„Do tej pory kierowałem się troską o dobre imię Trybunału i milczałem, kiedy w przestrzeni publicznej pojawiały się nieprawdziwe informacje, znosząc je w imię wyższych racji” – napisał Muszyński w odpowiedzi Rzeplińskiemu. „Od tej pory będę jednak korzystał z mojego prawa do obrony w pełnym zakresie”- napisał sędzia Trybunału Konstytucyjnego, Mariusz Muszyński, w oświadczeniu wysłanym mediom po komentarzu prezesa TK, Andrzeja Rzeplińskiego do podjęcia przez katowicką prokuraturę śledztwa w sprawie niedopełnienia przez niego obowiązków lub przekroczenia uprawnień.

„Sprawa jest świadomie fałszywie przedstawiana, jako konflikt sędziego i prezesa Trybunału, który go nie chce dopuścić rzekomo do orzekania”- napisał Rzepliński.

Muszyński przypomniał, że badane przez Trybunał przepisy ustawy były wysłane do Sejmu, który był zobowiązany je odpowiednio zastosować.

„Pisząc, że powstały spór nie jest sporem osobistym między sędzią Trybunału, a prezesem Trybunału ma Pan rację. Ten spór to poważny problem z zakresu funkcjonowania państwa i równowagi władzy(...) Pozbawienie mnie możliwości orzekania nie znajduje takich podstaw i przekracza granice prawa. Podważa mój status sędziego, a tym samym godzi w konstytucyjne prawo Sejmu do wyboru sędziów TK i narusza konstytucyjną równowagę władz” – odpowiadał sędzia. Jego oświadczenie nie znalazło się na stronie TK. Co więcej, Trybunał sam potwierdził, że wybór Muszyńskiego na sędziego wcale nie był nielegalny.

„ (...) orzeczenie K 34/15 z 3 grudnia 2015 r. potwierdziło zgodność z konstytucją przepisu ustawy dotyczącego terminu składania wniosków z nazwiskami kandydatów (art. 137 ustawy z 25 czerwca 2015 r. o Trybunale konstytucyjnym). Nie było – jak się próbuje wmówić opinii publicznej – orzeczeniem o rzekomej nielegalności mojego wyboru”.

Zdaniem Muszyńskiego, TK manipuluje polską opinią publiczną:

„Po pierwsze, Trybunał nie jest kompetentny do kontroli aktów wyboru sędziów TK, ani sposobu dokonywania tych aktów przez Sejm. Po drugie, uzasadnienie do postanowienia, które Pan przywołuje zamiast sentencji wyroku, nie jest wiążącą prawnie częścią orzeczenia, a jedynie przedstawia motywy działania składu orzekającego. Po trzecie, akurat w przywołanej sprawie, zawarte w uzasadnieniu motywy nie mają żadnego związku z sentencją o umorzeniu".
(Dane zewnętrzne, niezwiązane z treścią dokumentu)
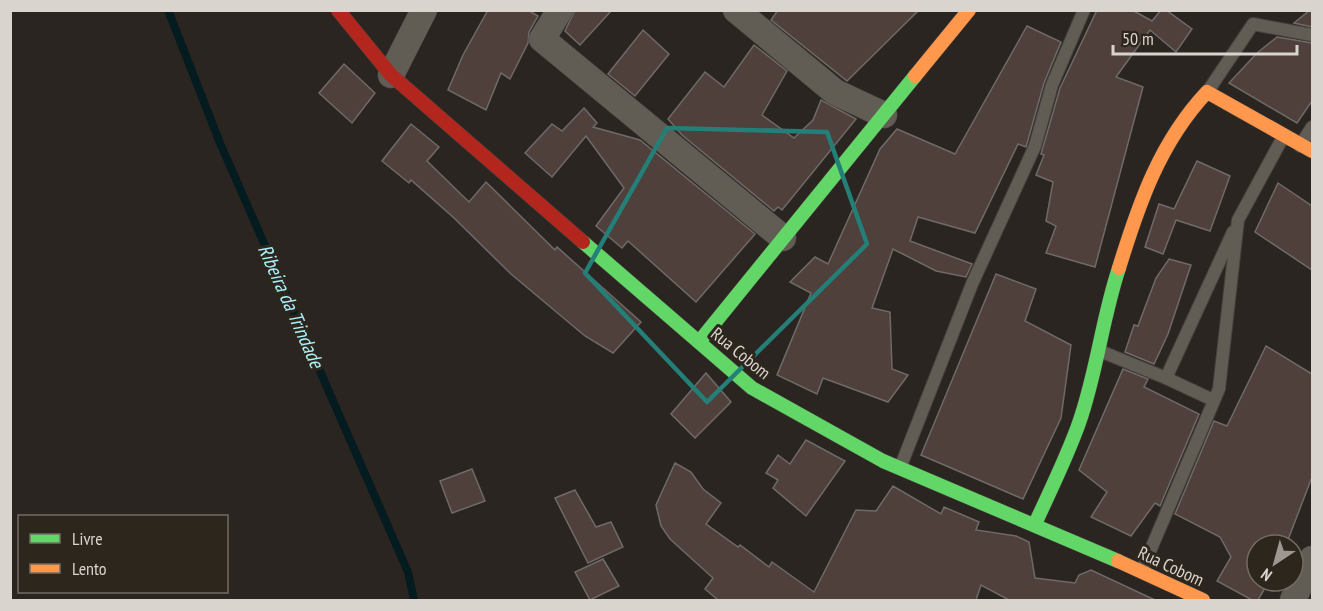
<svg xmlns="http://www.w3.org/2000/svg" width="1323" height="611" viewBox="0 0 1323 611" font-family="'PT Sans Narrow',sans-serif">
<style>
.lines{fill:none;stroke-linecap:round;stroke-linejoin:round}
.stream{stroke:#041b1f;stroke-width:8}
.building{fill:#4f403b;stroke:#6f6a68;stroke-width:1.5}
.lane-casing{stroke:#45413d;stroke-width:14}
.street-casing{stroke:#45413d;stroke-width:27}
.fast-casing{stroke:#45413d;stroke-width:15}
.slow-casing{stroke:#45413d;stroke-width:15}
.jam-casing{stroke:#45413d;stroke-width:15}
.lane{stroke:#615c54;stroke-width:12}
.street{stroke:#615c54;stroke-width:26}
.fast{stroke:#63d668;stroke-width:14}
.slow{stroke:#ff974d;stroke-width:14}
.jam{stroke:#b3261e;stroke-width:14}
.marked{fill:none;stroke:#237f78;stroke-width:4.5;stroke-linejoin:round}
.labels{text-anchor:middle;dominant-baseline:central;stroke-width:6;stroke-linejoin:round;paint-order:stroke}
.street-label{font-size:18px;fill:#d9d4ce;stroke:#2d261d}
.water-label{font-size:20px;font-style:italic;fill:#a9f1fc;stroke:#2d261d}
</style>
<rect width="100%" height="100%" fill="#2a2520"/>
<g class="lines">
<path class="stream" d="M168 10 220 143 408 572 414 600"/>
</g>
<g class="building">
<path d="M488 10H528L538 16 529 32 528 43 510 79 501 73 486 110 448 90 463 55Z"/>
<path d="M575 10H612L580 45 565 31Z"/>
<path d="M778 10H919L847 81 771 20Z"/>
<path d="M1097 10H1132L1152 21 1161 10H1166L1192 29 1176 52 1150 30 1116 77 1143 87 1095 267 1046 253 1056 226 1046 221 1053 182 1036 175 1044 155 1041 154 1060 88Z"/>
<path d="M1310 10H1312V27L1294 23Z"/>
<path d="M1027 26 1061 42 1044 83 1026 147 1018 144 975 233 918 217 910 241 972 264 966 277 936 271 893 249 872 308 890 312 892 369 908 375 888 402 823 378 817 394 777 375 811 293 790 282 815 257 828 264 880 149 897 129 955 154Z"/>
<path d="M643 30 669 54 635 96 608 74Z"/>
<path d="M1277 37 1312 43V101L1297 123 1229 83 1257 53Z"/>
<path d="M754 45 787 71 762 115 794 138 813 120 821 100 856 119 782 210 778 207 774 211 682 135 668 119 705 72 724 87Z"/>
<path d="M344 64 375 93 352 123 319 93Z"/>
<path d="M584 108 597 123 593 127 640 140 755 234 696 302 628 241 622 248 596 226 624 188 586 136 552 177 525 153 552 124 562 131Z"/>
<path d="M411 124 439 147 427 161 469 202 486 182 555 250 557 247 641 322 613 353 585 336 511 274 454 218 411 180 409 183 382 161Z"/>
<path d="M1197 161 1230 176 1210 231 1176 220 1163 254 1145 247 1159 204 1174 209Z"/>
<path d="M1278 183 1312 206V270L1255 232Z"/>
<path d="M1169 259 1191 265 1168 334 1154 364 1125 352 1134 325 1138 326 1156 278Z"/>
<path d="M996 274 1036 289 1025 321 1071 345 1061 418 1023 499 921 455Z"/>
<path d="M1266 346 1312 374V477L1286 545H1257V581H1269L1258 600H1252L1217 581 1231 557 1220 537 1175 514 1214 421 1227 426Z"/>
<path d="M1123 369 1148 379 1144 387 1199 414 1160 506 1155 503 1131 536 1091 517 1107 492 1079 470Z"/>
<path d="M706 373 731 402 695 438 671 414Z"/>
<path d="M806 440 845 461 806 516 773 488 778 480 766 473 778 455 790 464Z"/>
<path d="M675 463 691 472 703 489 721 503 706 524 738 547 740 545 769 567 772 562 814 592 856 510 876 511 893 486 941 514 944 507 979 522 976 530 1016 536 1029 542 1035 578 1075 583 1079 575 1091 570 1155 600H1009L981 585 976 600H718L705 589 713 578 670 539 661 526 656 505Z"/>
<path d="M472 469 485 501 452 513 440 481Z"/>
<path d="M575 490 596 527 611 522 623 547 588 563 555 498Z"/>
<path d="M603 559 619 586 590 600 575 572Z"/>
</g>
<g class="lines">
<defs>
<g id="lane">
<path d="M1208 91 1253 24 1312 35"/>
<path d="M1300 146 1312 127"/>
<path d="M1100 351 1166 378"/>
<path d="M1213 400 1166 378 1233 232"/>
<path d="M900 468 972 284 1035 146 1052 85 1084 10"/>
<path d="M1142 570 1219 389 1238 220 1282 139"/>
</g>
<g id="street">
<path d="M560 10 542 39 783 238"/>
<path d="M736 10 835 92 884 115"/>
<path d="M391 75 424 10"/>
<path d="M1293 600 1312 559"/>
</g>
<g id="fast">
<path d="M583 242 752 388 883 461 1118 561"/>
<path d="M699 342 915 76"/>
<path d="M1035 524C1050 491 1067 457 1079 423 1097 372 1102 319 1119 268"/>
</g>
<g id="slow">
<path d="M915 76 969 10"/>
<path d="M1119 268C1139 203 1160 142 1207 92L1312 151"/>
<path d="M1118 561 1203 600"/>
</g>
<path id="jam" d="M338 10 391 75 583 242"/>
</defs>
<use href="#lane" class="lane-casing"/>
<use href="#street" class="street-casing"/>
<use href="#fast" class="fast-casing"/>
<use href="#slow" class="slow-casing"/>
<use href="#jam" class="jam-casing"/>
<use href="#lane" class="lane"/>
<use href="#street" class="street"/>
<use href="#fast" class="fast"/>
<use href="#slow" class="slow"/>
<use href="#jam" class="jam"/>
</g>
<path class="marked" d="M667 128 827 132 867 244 707 402 585 273Z"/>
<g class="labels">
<g class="street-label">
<text transform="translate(741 353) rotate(39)">Rua Cobom</text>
<text transform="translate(1171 566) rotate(25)">Rua Cobom</text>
</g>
<g class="water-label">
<text transform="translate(291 306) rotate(66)">Ribeira da Trindade</text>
</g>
</g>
<rect width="1323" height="611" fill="none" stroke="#d9d4ce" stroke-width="24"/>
<rect x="18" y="515" width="210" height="78" fill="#2d261d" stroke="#726c64" stroke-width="1.5"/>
<rect x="30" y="534" width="30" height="9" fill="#63d668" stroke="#726c64" stroke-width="1.5"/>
<text x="72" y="545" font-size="18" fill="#d9d4ce">Livre</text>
<rect x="30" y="564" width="30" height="9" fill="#ff974d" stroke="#726c64" stroke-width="1.5"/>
<text x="72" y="575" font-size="18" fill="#d9d4ce">Lento</text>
<g transform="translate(1275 563) rotate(216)"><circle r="28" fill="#2d261d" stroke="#726c64" stroke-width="1.5"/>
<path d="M0-4.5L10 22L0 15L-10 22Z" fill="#9c9791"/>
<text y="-9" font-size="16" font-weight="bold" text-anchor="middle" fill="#d9d4ce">N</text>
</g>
<path d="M1113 45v9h184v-9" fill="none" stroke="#d9d4ce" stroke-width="3"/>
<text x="1122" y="45" font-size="18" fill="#d9d4ce" stroke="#2d261d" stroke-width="4.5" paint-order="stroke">50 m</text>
</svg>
Muszyński wyraził też wątpliwości, czy ostatni wyrok TK jest faktycznie wyrokiem, gdyż każde orzeczenie tej instytucji obowiązuje dopiero od momentu ogłoszenia go w Dzienniku Ustaw. Zdaniem sędziego, wątpliwości budzi to, czy akt ten spełnia wszystkie standardy prawne przewidziane dla wyroku.